Four protesters who have wrangled in court with the District since they were arrested during a demonstration more than a decade ago asked a U.S. District judge this week to sanction several city officials for their handling of the case.

In their court filing, the protesters allege that the officials, including D.C. Attorney General Irvin B. Nathan, deliberately withheld or tried to destroy evidence related to the 2002 protest.

The filing brought a strong response from the attorney general’s office. “Their relentless attacks continue despite a complete absence of any proof that any evidence was destroyed or altered or that our lawyers acted inappropriately in any way,” spokesman Ted Gest said in an e-mail.

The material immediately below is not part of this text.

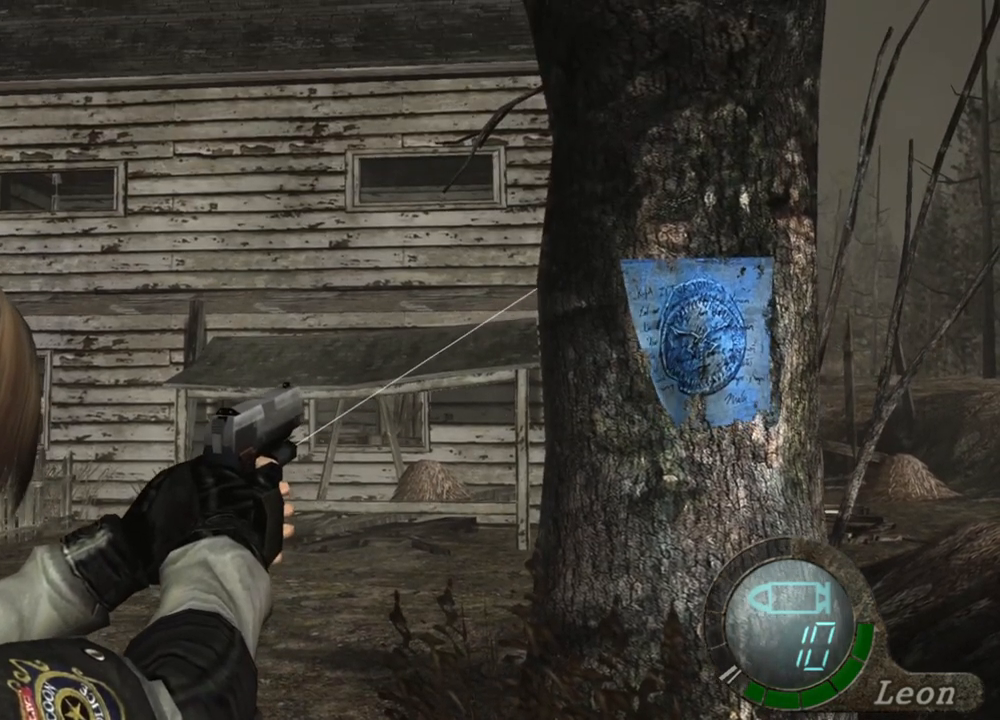
{"keys": [], "mouse": ["right"], "events": []}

The plaintiffs were among about 400 people arrested in Pershing Park in September 2002 during a demonstration against the International Monetary Fund and the World Bank. Most of the others have settled suits with the District.

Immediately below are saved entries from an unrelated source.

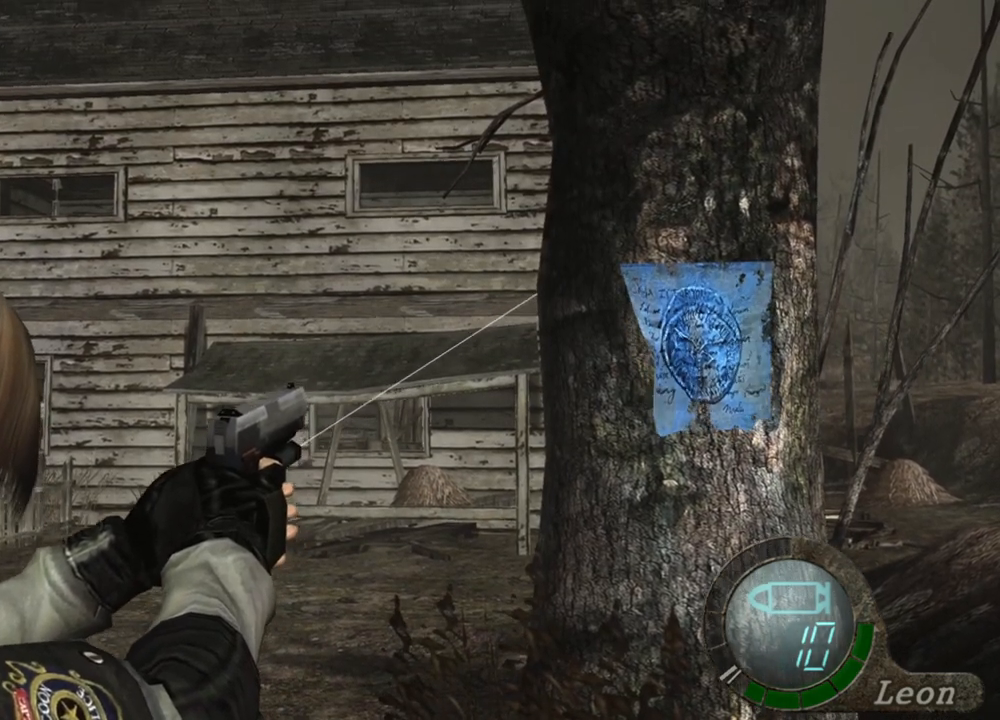
{"keys": [], "mouse": ["right"], "events": []}
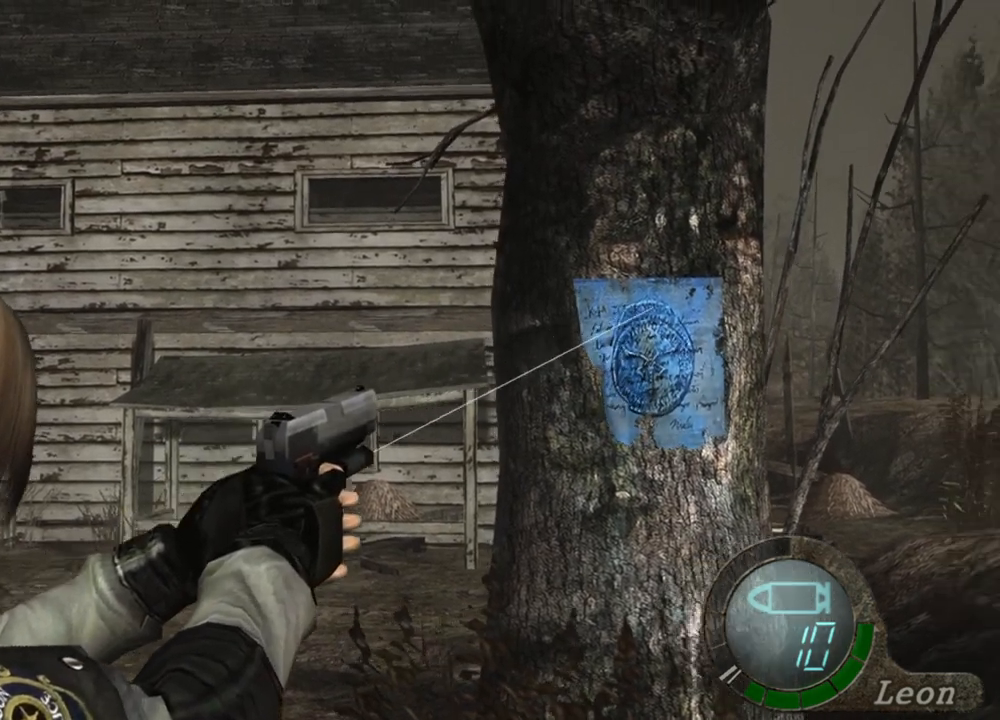
{"keys": [], "mouse": ["right"], "events": []}
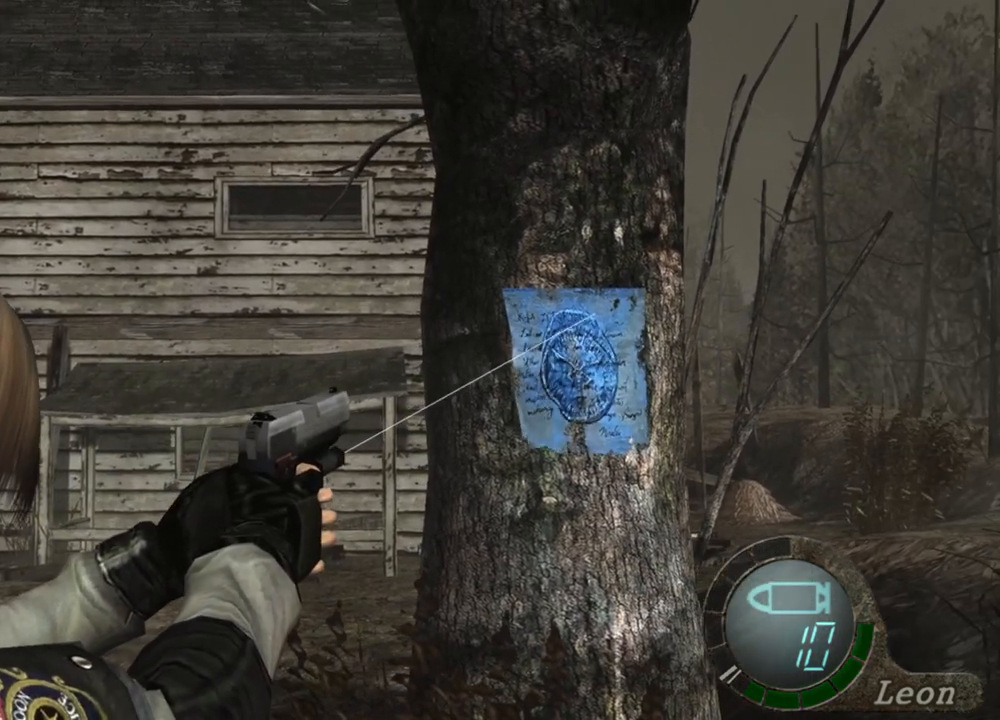
{"keys": [], "mouse": ["right"], "events": []}
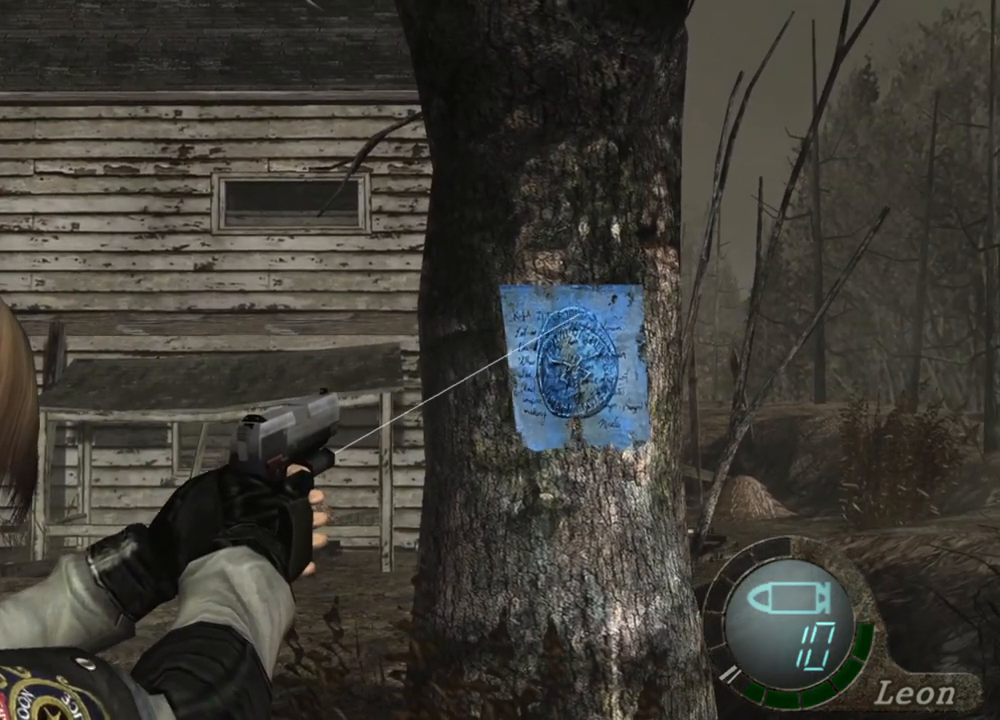
{"keys": [], "mouse": ["right"], "events": []}
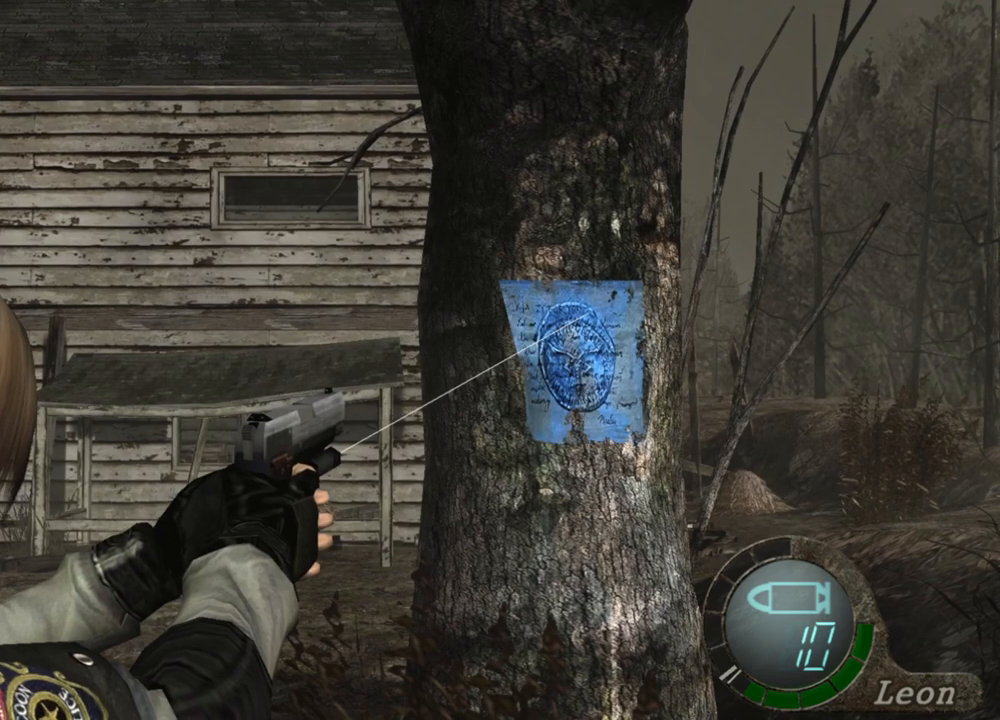
{"keys": [], "mouse": ["right"], "events": []}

The protesters’ attorneys asked in their filing that the court recommend that the bar pursue sanctions and even criminal penalties against several of the city’s attorneys.

The complaint alleges that the District concealed or obliterated audio, video and written evidence of the 2002 incident. It contends that during the discovery process, the protesters received an audio recording that they concluded had been tampered with because parts of the tape appeared out of order.

The plaintiffs’ filing and a statement of fact submitted by the attorney general’s office Tuesday gave different accounts about one key piece of evidence — a record of law enforcement actions on the day of the 2002 protest.

The document seems to have disappeared long ago — the plaintiffs have said it was deleted on purpose — but a police officer happened to come across a binder in October 2009 that he thought contained it. He reported it to higher-ups.

The plaintiffs have alleged that one of those supervisors, the D.C. police general counsel, Terry Ryan, deliberately swapped the binder that the officer found for a different one rather than reporting the finding to the plaintiffs.

The attorney general’s office has countered that the binder never contained the document in question, that it held the record of a different anti-IMF protest, one that occurred in April 2002.

“The record in this case shows that the Office of the Attorney General remains both unrepentant and unreformed, after years of criticism by judges and attorneys,” said Jonathan Turley, an attorney for the plaintiffs. “With this filing, we have laid bare the full record in the case. This filing contains obviously serious allegations of misconduct.”

The plaintiffs also asked the court to order the District to pay fees incurred during the years-long discovery process.

In his response, Gest, the attorney general’s spokesman, attributed the entire filing to financial motivations on the part of the plaintiff’s attorneys.